In the 2000s it was designed to do so, via XULRunner. You're also forgetting about Thunderbird and SeaMonkey (though I don't think that either of those can actually share libxul.so with Firefox anymore, but I digress).
But as to why it is the case now, there are still compatibility considerations that fall out from the era when Gecko+XUL were written as a runtime environment for hosting applications.
For example, I recall that during the Electrolysis project, we wanted to get rid of the plugin-container executable on MacOS and just host all Firefox child processes using firefox. Some "security" software would break Firefox because it made certain assumptions about the way that various Firefox binaries interacted with each other.
FWIW, Gecko used to consist of a lot more separate libraries, but over the years we recognized that there were a lot of performance issues that we could mitigate by combining them, so most shared libraries were folded into libxul.
And yes you could absolutely do a Matroshka with it: a VB6 app embedding Internet Explorer and the site embedding an ActiveX element written in VB6. Or inline Java applets.
Funny times... an era in which security was barely a concern. Instead, you had open-ish, usually well documented interfaces for everything.
What killed the idea though until Electron came along was simple: Browsers didn't even come close to feature parity. You had to write your own API layer to communicate between the website and the host application for everything going beyond XHR calls and file selector uploads.

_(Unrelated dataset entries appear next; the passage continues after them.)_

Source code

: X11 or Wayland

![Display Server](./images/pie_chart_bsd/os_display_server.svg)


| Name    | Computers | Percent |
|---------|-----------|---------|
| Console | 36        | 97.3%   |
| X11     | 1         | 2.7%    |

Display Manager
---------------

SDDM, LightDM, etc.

Electron took off once Chrome got enough native bridges that you could actually write capable web apps.
It works by keeping an ar archive with PIC objects that would normally go into libc.so.6, determining all symbols used by all programs in the Debian installer, then mapping these symbols to objects, and linking a new libc.so.6 containing only the needed objects.
You can’t debug it anymore and you’ve possibly broken something because of the random functions you’ve pruned but you won’t be able to tell what you’ve broken. All to save literally a few bytes.